Protesters march for Indigenous bid to change the date

The campaign to change the date of Australia Day has increasingly been led online by young Indigenous people.

Aboriginal and Torres Strait Islander people are marking today as Invasion Day, or Survival Day, as one of the nation's largest Indigenous organisations urges the Government to change the date of Australia Day.

Eighty years since Aboriginal people first began protesting on January 26, the New South Wales Aboriginal Land Council said the feedback from its members indicated that Aboriginal people overwhelmingly supported a date change.

"We are the largest [Indigenous] member organisation in the country, it's very clear from over 25,000 of our members that the date needs to be changed," chairman Roy Ah-See said.

"It's a day of mourning for Aboriginal people, whilst it's a celebration for non-Aboriginal Australia, it is a day to reflect for our people."

Mr Ah-See, who also serves on the Prime Minister's Indigenous Advisory Council, said changing the date would unify all Australians.

"Why not the fourth Monday in January as an option to celebrate? It gives business certainty, it gives non-Aboriginal people a chance to celebrate with us," he said.

"Change the date, and we'll be the first one to RSVP, because it's about celebration and we want to celebrate together.
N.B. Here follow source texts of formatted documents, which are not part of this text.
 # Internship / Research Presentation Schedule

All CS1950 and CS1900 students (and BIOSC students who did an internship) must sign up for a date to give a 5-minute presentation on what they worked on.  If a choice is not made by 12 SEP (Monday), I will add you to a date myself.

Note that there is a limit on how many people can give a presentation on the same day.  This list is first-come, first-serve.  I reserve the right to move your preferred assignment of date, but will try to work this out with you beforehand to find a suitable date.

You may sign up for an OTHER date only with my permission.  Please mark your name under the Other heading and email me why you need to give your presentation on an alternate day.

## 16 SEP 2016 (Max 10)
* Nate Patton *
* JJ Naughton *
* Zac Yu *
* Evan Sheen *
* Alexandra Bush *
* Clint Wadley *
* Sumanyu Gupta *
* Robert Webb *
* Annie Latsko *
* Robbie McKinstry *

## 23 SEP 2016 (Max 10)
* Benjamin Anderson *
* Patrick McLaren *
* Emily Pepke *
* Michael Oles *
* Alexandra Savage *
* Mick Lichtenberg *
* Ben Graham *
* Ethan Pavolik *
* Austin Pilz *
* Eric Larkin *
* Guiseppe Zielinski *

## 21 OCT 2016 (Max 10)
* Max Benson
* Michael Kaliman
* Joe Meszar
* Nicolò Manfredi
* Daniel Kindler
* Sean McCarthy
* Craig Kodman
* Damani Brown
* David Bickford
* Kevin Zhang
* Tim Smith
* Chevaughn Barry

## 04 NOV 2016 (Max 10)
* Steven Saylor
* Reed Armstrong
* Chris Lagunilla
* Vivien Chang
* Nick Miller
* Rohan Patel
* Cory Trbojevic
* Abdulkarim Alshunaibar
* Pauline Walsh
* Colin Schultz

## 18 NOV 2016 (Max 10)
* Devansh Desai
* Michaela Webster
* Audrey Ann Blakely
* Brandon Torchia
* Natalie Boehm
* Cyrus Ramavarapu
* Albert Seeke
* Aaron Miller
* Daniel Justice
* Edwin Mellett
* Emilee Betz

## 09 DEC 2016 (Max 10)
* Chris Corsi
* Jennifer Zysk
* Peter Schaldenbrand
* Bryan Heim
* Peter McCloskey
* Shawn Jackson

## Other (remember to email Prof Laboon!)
But unfortunately it's just not the right day for Aboriginal Australia."

Queensland's Australian of the Year and NRL star Johnathan Thurston said he thought non-Indigenous Australians needed education about why celebrating on the anniversary of the First Fleet's arrival was hurtful.

"It is about the stealing of land, the misplacement of the Stolen Generation, the injustices that were done all through the years, so there is a lot of hurt that is still there," he said on Thursday.
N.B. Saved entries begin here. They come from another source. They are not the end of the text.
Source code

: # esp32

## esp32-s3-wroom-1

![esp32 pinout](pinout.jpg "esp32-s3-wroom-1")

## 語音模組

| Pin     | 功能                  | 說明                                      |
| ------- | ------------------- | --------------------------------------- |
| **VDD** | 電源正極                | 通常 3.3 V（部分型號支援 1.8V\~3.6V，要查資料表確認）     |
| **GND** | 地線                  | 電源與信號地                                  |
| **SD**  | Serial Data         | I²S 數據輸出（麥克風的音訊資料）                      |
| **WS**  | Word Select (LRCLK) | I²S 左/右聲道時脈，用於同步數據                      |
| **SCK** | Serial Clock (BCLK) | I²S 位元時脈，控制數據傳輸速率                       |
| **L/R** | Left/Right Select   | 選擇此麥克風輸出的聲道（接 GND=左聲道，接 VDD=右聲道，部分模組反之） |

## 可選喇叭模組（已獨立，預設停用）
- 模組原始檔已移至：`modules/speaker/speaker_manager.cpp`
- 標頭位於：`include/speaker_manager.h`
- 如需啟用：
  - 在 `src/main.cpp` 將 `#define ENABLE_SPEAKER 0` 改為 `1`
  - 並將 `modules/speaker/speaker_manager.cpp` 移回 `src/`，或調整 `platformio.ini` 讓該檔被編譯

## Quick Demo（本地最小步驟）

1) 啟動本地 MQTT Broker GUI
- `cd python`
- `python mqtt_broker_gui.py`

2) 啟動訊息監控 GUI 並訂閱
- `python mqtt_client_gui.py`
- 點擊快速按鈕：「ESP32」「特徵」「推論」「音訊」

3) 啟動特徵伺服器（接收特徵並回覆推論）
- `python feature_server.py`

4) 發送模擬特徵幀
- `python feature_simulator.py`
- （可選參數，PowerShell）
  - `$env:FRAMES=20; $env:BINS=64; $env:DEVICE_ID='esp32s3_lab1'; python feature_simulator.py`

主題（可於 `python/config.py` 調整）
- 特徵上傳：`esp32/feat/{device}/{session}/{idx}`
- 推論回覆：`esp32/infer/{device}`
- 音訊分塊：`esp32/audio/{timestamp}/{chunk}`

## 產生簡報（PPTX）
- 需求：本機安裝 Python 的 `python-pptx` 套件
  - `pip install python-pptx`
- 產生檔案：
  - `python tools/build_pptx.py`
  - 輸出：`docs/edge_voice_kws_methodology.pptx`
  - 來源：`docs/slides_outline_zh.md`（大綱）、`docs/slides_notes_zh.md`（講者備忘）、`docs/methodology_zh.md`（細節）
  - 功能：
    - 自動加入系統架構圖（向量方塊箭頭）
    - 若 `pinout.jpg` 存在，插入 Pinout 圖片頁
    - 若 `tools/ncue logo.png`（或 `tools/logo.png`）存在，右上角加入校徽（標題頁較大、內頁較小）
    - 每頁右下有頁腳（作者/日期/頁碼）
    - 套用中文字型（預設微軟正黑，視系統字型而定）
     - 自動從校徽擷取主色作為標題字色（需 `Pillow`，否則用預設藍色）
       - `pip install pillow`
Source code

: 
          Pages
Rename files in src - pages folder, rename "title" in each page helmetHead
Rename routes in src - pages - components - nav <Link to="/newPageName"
Neither the Federal Government nor the Opposition support changing the date of Australia Day. Citizenship Minister Alan Tudge said it was a "great unifying day".
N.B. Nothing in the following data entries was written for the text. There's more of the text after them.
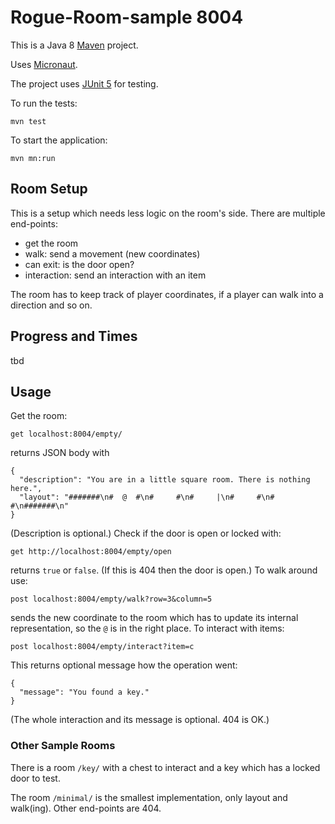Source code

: # Rogue-Room-sample 8004

This is a Java 8 [Maven](https://maven.apache.org/) project.

Uses [Micronaut](https://micronaut.io/).

The project uses [JUnit 5](https://junit.org/junit5/) for testing.

To run the tests:

    mvn test

To start the application:

    mvn mn:run

## Room Setup

This is a setup which needs less logic on the room's side. There are multiple end-points:

* get the room
* walk: send a movement (new coordinates)
* can exit: is the door open?
* interaction: send an interaction with an item

The room has to keep track of player coordinates, if a player can walk into a direction and so on.

## Progress and Times

tbd

## Usage

Get the room:

    get localhost:8004/empty/

returns JSON body with

    { 
      "description": "You are in a little square room. There is nothing here.",
      "layout": "#######\n#  @  #\n#     #\n#     |\n#     #\n#     #\n#######\n"
    }

(Description is optional.) Check if the door is open or locked with:

    get http://localhost:8004/empty/open

returns `true` or `false`. (If this is 404 then the door is open.) To walk around use:

    post localhost:8004/empty/walk?row=3&column=5

sends the new coordinate to the room which has to update its internal 
representation, so the `@` is in the right place. To interact with items:

    post localhost:8004/empty/interact?item=c

This returns optional message how the operation went:

    { 
      "message": "You found a key."
    }

(The whole interaction and its message is optional. 404 is OK.)

### Other Sample Rooms

There is a room `/key/` with a chest to interact and a key which has a locked door to test.

The room `/minimal/` is the smallest implementation, only layout and walk(ing). Other end-points are 404.
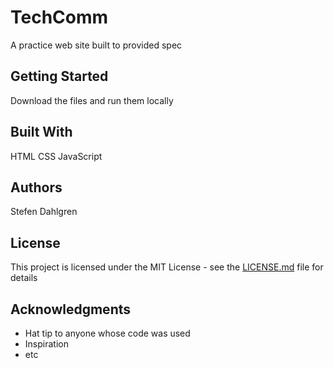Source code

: # TechComm

A practice web site built to provided spec

## Getting Started

Download the files and run them locally

## Built With

HTML
CSS
JavaScript

## Authors

Stefen Dahlgren

## License

This project is licensed under the MIT License - see the [LICENSE.md](LICENSE.md) file for details

## Acknowledgments

* Hat tip to anyone whose code was used
* Inspiration
* etc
"To those people who want to protest, protest about the country on every other day if you like, but let us enjoy Australia Day for what it is," Mr Tudge said.

Melbourne councils the City of Yarra and the City of Darebin will not hold citizenship ceremonies today after deciding the date was an inappropriate one for celebration, while Flinders Island, off Tasmania's north-east coast, stopped its official Australia Day celebrations five years ago.

The campaign to change the date, which has no central organisation at the helm, has increasingly been led online by young Indigenous people.

Kuku Yalanji woman Lalatuai Grogan said she had always seen Australia Day as Survival Day or Invasion Day.

"I love being Australian, as much as there are problems in Australia, I'm very proud to be an Aussie, but the fact that the day that typifies what it means to be Australian is the day that marks white invasion, for me is very problematic," Ms Grogan said.

Ms Grogan said she was optimistic the date would be changed, and had noticed community attitudes shifting.

"I have a lot of faith and I do see the change, even if there are a lot of people who don't see the importance of changing the date," she said.

"I think it all comes down to education and connecting with people to have difficult conversations."

Will Austin, a Gunditjmara Kerrie Wurrung man from Daylesford in Victoria, said Australia Day stirred "mixed emotions" as his non-Indigenous mates celebrated the day he chooses to shun.

"Being a young Indigenous person myself, and growing up in a small country town with predominantly non-Indigenous mates, it's been a bit of a journey for me," he said.

"I describe it as a day of celebrating the survival of our people. It's confusing, there are mixed emotions. Mourning my ancestors and what they went through, but then it's confusing seeing people celebrate around you.

"It is a day to remind us of our survival, to remind us that our culture is thriving and really strong."